My ways of working

I am interested in understanding in a deep sense the relationship dynamics that underpin your present-day experiences.

Psychodynamic therapy is based on the idea that many of our emotional difficulties stem from patterns developed in our early years, existing in our adult lives as echoes.

By bringing these unconscious influences into awareness and working with these echoes we can start to recognise and question unhelpful patterns, helping you gain a deeper understanding and insight into yourself. This insight can then provide you the opportunity to move forwards with a greater self-knowledge, assertiveness, resilience, and self-compassion, which can help you free yourself from being stuck.

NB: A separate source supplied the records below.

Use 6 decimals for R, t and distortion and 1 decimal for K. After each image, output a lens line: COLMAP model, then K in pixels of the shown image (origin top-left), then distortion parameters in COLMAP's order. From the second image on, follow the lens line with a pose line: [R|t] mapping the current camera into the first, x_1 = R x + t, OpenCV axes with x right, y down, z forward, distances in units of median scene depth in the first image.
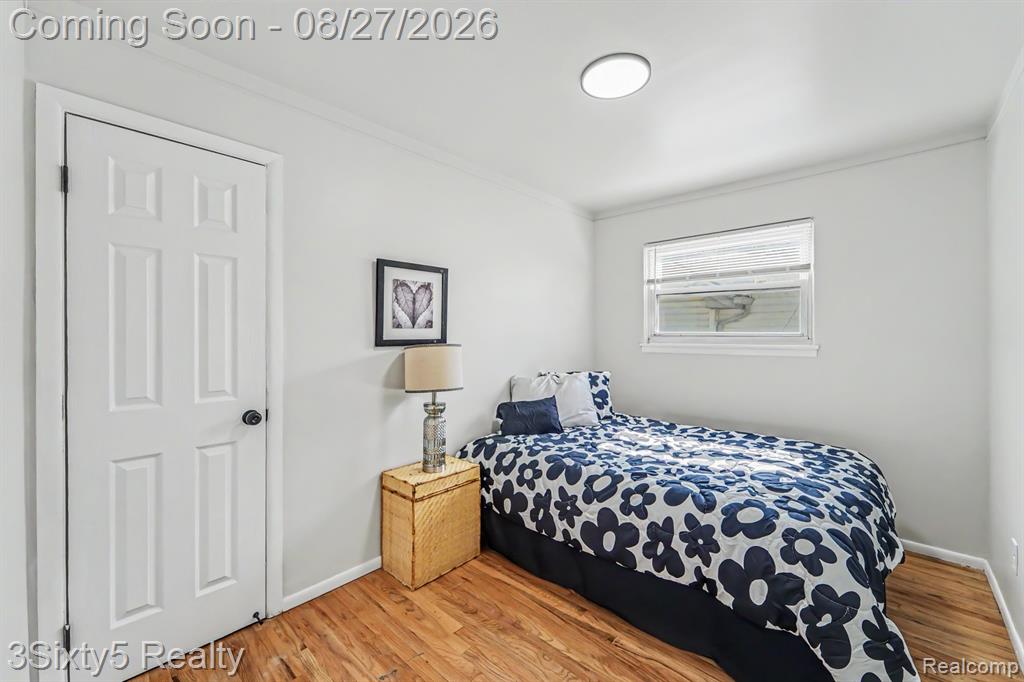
lens RADIAL K [[424.7, 0, 507.9], [0, 424.7, 334.9], [0, 0, 1]] dist [0.008434, -0.000799]
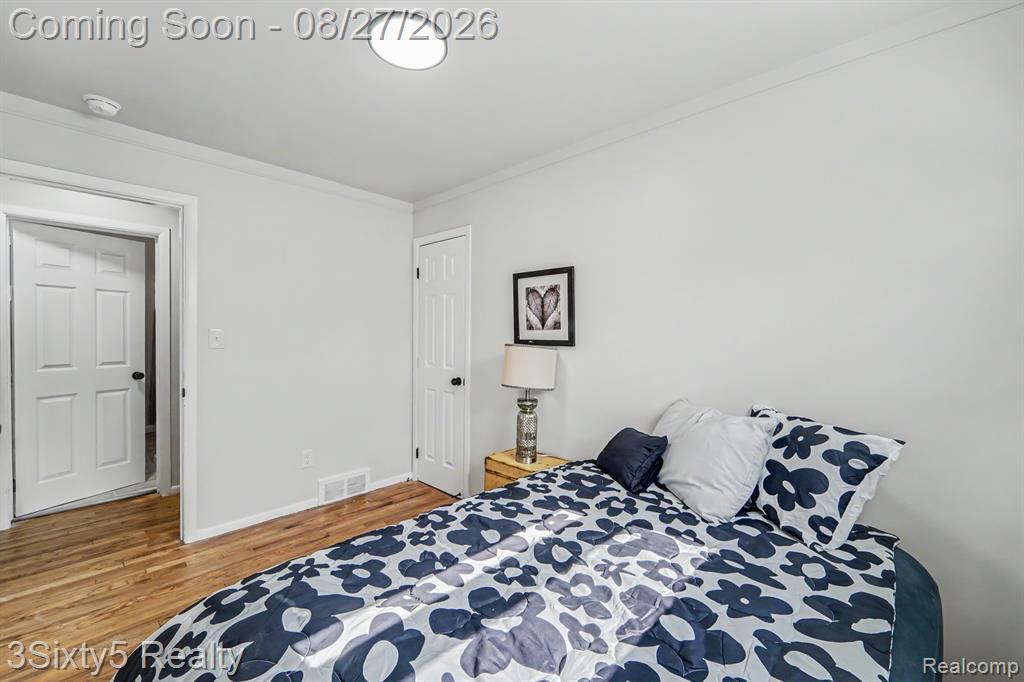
lens RADIAL K [[424.7, 0, 506.1], [0, 424.7, 336.7], [0, 0, 1]] dist [0.008434, -0.000799]
pose [[-0.028423, 0.006314, -0.999576, 0.867833], [-0.010325, 0.999925, 0.006609, -0.003651], [0.999543, 0.010509, -0.028356, 0.939540]]
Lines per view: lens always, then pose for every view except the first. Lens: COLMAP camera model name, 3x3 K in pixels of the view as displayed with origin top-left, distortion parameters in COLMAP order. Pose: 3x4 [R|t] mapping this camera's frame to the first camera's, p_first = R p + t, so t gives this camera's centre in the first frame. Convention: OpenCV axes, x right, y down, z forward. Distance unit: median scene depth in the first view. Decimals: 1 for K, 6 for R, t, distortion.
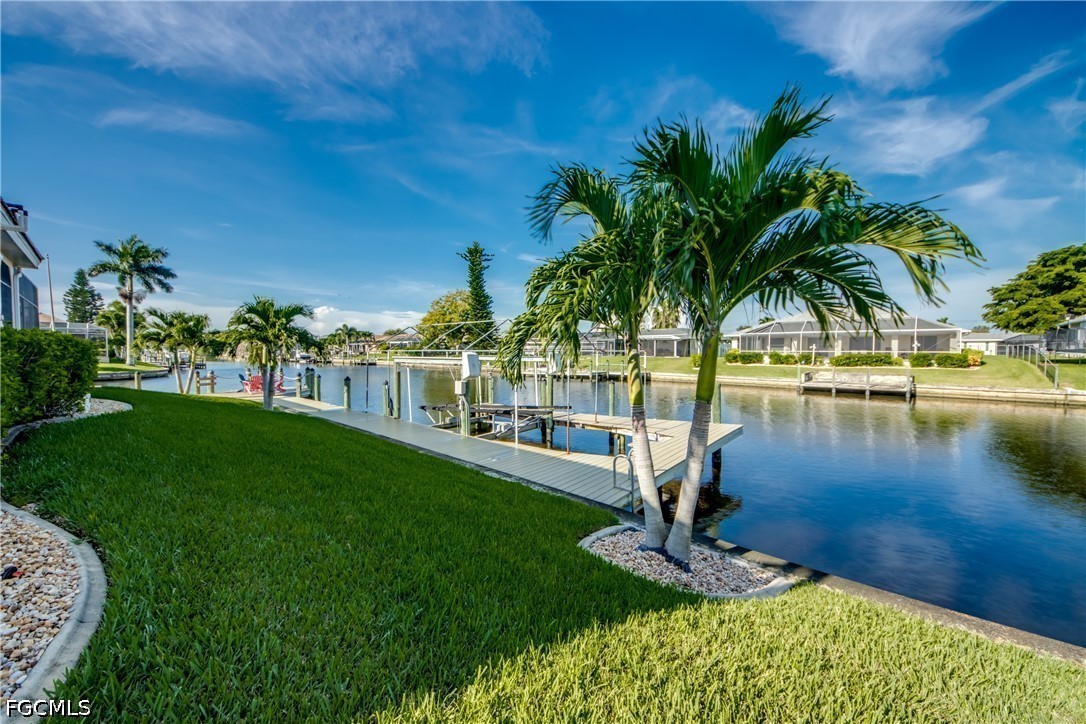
lens RADIAL K [[422.6, 0, 549.5], [0, 422.6, 356.2], [0, 0, 1]] dist [0.034071, -0.022656]
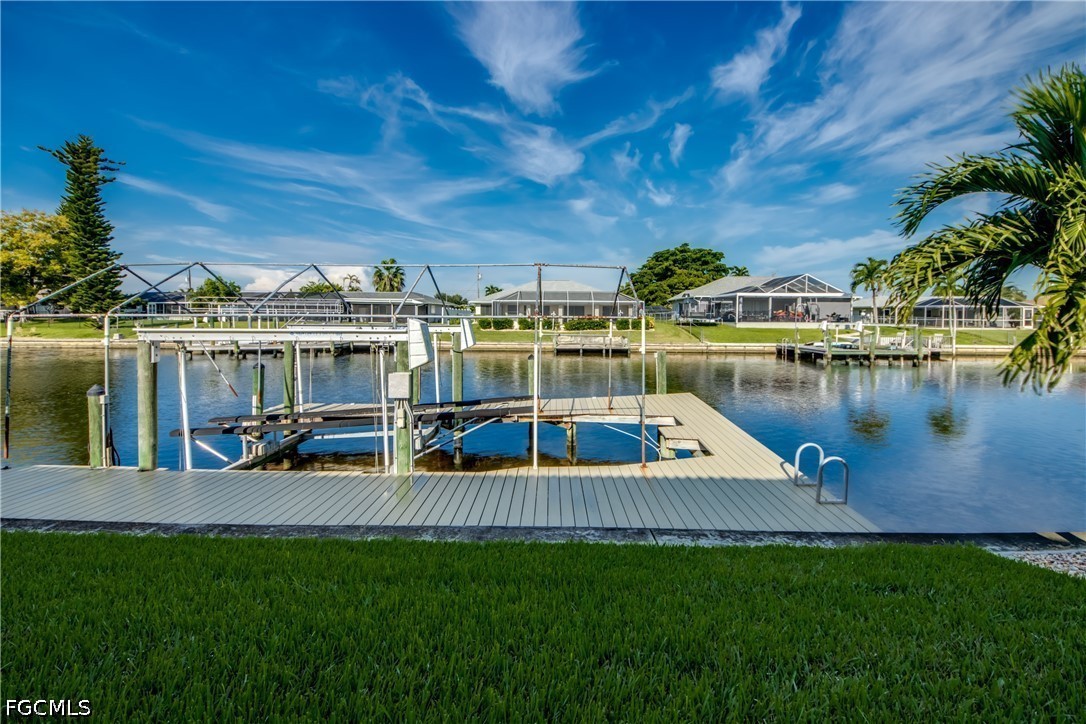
lens RADIAL K [[421.8, 0, 544.6], [0, 421.8, 326.8], [0, 0, 1]] dist [0.000914, 0.000049]
pose [[0.739324, -0.012895, 0.673226, -0.078894], [0.005064, 0.999895, 0.013590, -0.000933], [-0.673331, -0.006638, 0.739312, 0.089807]]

It is very similar to psychoanalytic work and can involve working with dreams, creative imagery and associations to develop insight and understand the meaning of things.

Other influences

Although my work and training are primarily psychodynamic, I take inspiration and learn from many other traditions that enrich my therapeutic understanding. Primarily, these influences include attitudes which are:

Relational

Like in other relationships, much of the change that happens in therapy comes from building an authentic and honest reparative relationship between us in which you are free to explore some of your relational difficulties with me and that this relationship itself, not just your insights, is an important part of the therapeutic process.

Jungian

Born from the same roots to psychodynamic work, Jungian therapy looks at the underlying unconscious dynamics that play out in our lives and can involve dream and creative work, but with an even heavier focus on symbology and incorporating Eastern philosophies in understanding the self and the life-giving aspects of the unconscious.

Creative

Often it can be difficult to put words around things which are, by their very nature, not verbal. Using creative methods (art, writing, dance, play, etc.) can be a helpful tool to engage with these things and can help facilitate changing them into something that can be thought about together, so if my clients are interested in this then I encourage them to make use of any creative method that resonates with them.

Existential

This kind of therapy aims to help you make sense of your place in the world. At its core is the idea that we all have the capabilities and personal responsibility for making decisions and harnessing our creative potential, as well as finding our own sense of meaning.